Наконец Герман свернул влево и, пройдя квартал унылых домов, оказался в торговом Брайтоне, дополнившем Герины впечатления о русскоязычной резервации Нью-Йорка. Над нешироким шоссе пролегали рельсы сабвея — круглосуточного метрополитена, и каждые пять-семь минут стены домиков, покрытые сажей, сотрясались от грохота проходящих на уровне их крыш составов. В самих домиках, преимущественно двухэтажных, располагались магазины эмигрантов, и каждый магазин стремился своей вывеской затмить соседа. Некоторые торговцы, поспешившие, видимо, с малеванием вывесочного текста, перестарались, и Гера, находящийся уже в состоянии близком к коматозу, скривившись, прочитал: «Лучшие люстры, бра и таршеры».
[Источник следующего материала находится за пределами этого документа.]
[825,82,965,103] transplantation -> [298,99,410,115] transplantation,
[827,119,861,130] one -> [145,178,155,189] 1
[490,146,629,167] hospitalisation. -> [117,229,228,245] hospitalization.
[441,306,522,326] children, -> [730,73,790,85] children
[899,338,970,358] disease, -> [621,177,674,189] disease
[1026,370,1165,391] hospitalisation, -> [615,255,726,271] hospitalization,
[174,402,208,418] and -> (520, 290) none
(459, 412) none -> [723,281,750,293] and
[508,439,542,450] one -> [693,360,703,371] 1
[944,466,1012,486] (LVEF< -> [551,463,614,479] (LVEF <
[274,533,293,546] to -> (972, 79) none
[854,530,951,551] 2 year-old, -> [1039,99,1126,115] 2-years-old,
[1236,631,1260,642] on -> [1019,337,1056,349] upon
— Засунуть бы тебе этот «таршер» поглубже, — с чувством произнес Гера. Оглядевшись по сторонам, понял, что искать в округе такси все равно, что пытаться найти в саванне белого медведя, и полез наверх, туда, где со скрежетом останавливались поезда метро.
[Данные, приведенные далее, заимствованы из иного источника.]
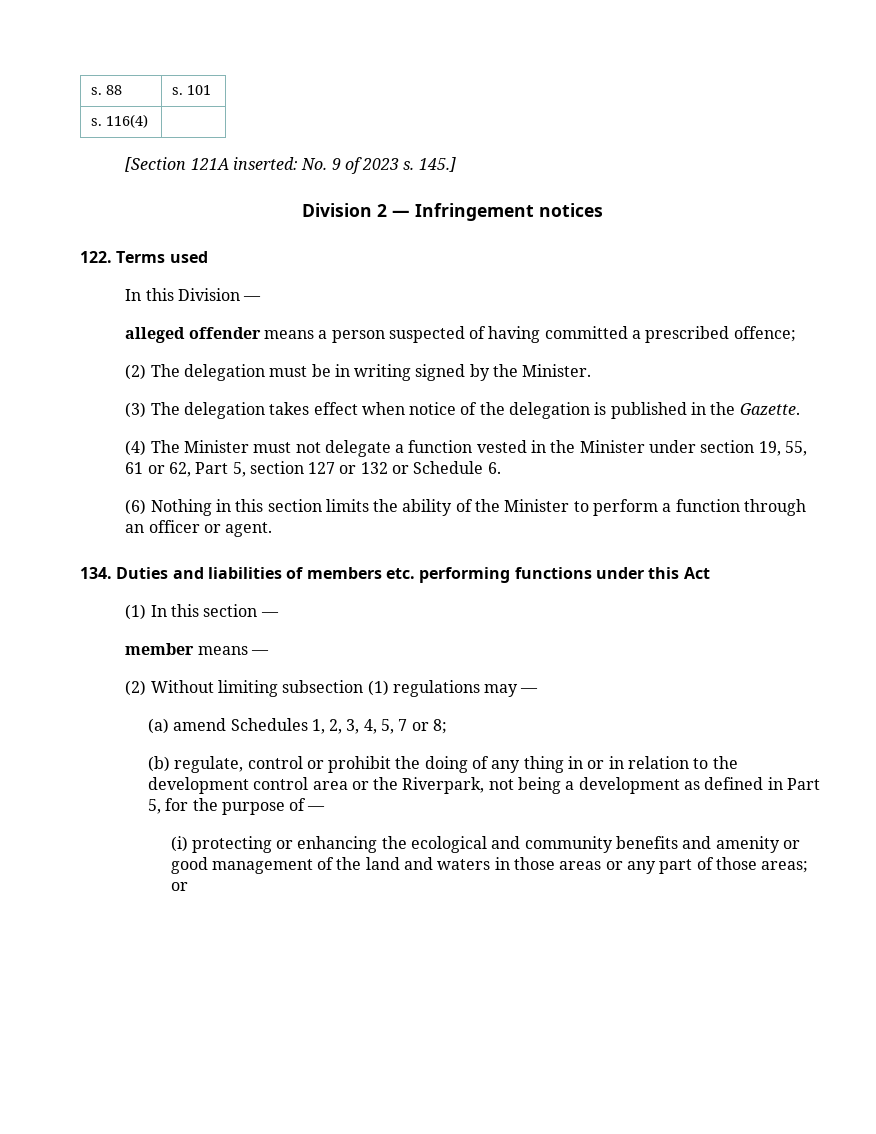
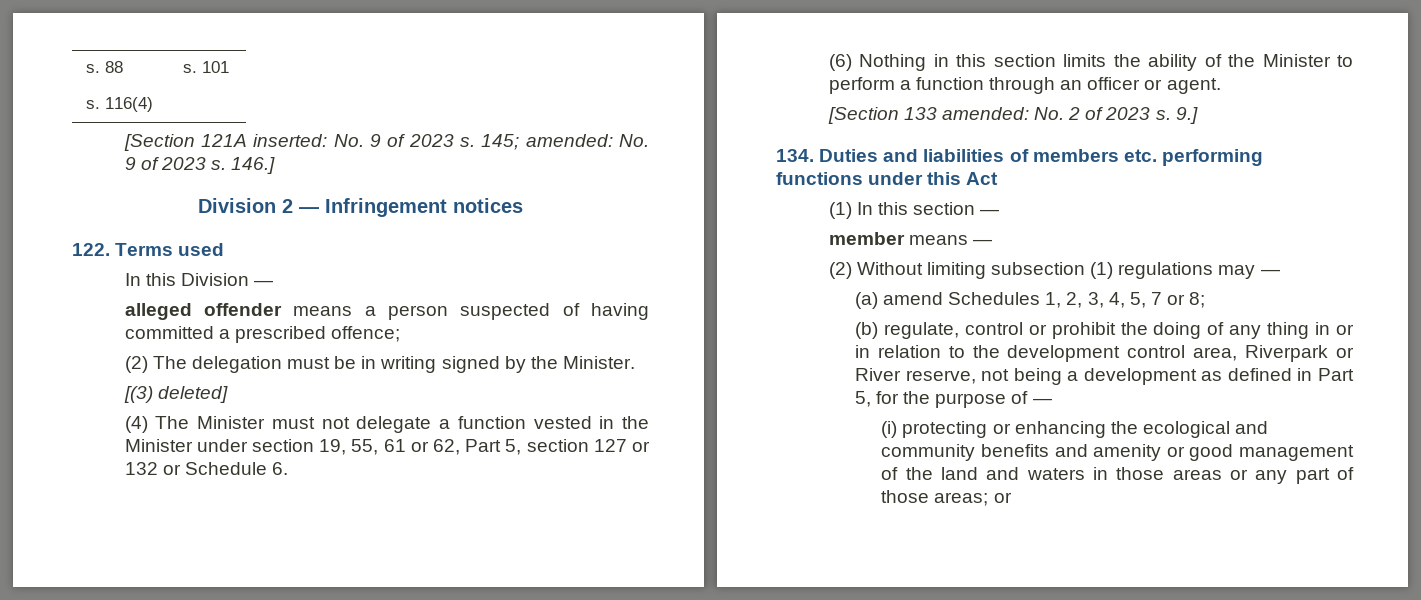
[418,157,456,172] 145.] -> [481,134,649,150] [124,157,276,174] 145; amended: No. 9 of 2023 s. 146.]
[125,402,800,419] (3) The delegation takes effect when notice of the delegation is published in the Gazette. -> [123,386,228,403] [(3) deleted]
(273, 529) none -> [827,107,1198,124] // [Section 133 amended: No. 2 of 2023 s. 9.]
[312,777,485,794] area or the Riverpark, -> [1193,345,1354,362] [854,368,976,384] area, Riverpark or River reserve,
Вернувшись на Манхэттен, сидя в каком-то кафе и задумчиво размешивая сахар в целлулоидном стаканчике, Гера вдруг подумал, что если тогда, полтора года назад, ему удалось бы пересечь границу и сделаться невозвращенцем, то и он сейчас вот так же, как эти ничьи люди, сидел бы на лавочке возле океана и с тоской силился разглядеть там, за тысячи морских миль, огни любимого города, в котором все же лучше, чем в любом другом месте на земле, потому лишь, что город этот — свой.
Знай наших
Переговоры начались ровно в десять ноль-ноль и ни минутой позже. За овальным столом в помещении, одна стена которого была стеклянной и за ней открывался умопомрачительный вид на Центральный парк, расселись пять человек, не считая Геры, который со скучающим выражением лица сидел по другую сторону стола и делал вид, что изучает какие-то бумаги, а на самом деле исподлобья разглядывал присутствующих. Тех двоих из ЦРУ Гера вычислил сразу: они держались от остальных несколько обособленно и часто что-то тихо говорили друг другу, прикрыв рот ладонью. Остальные трое: пара толстяков, тут же удостоившаяся от Геры прозвищ Гаргантюа и Пантагрюэль, и женщина неопределенного возраста, которая своим рукопожатием, по силе напоминавшим боксерское, повергла Геру в некоторое замешательство. Толстяки назвались мистером Ниввлзом и мистером Кригером, женщина идентифицировала себя как Джессика, а двое молодцев из ЦРУ настаивали на том, что их зовут Бэнг и Олуфсен. Видимо, парни были поклонниками чистого звука, вот и не нашли ничего лучше, чем взять себе эти «хайэндовские» псевдонимы.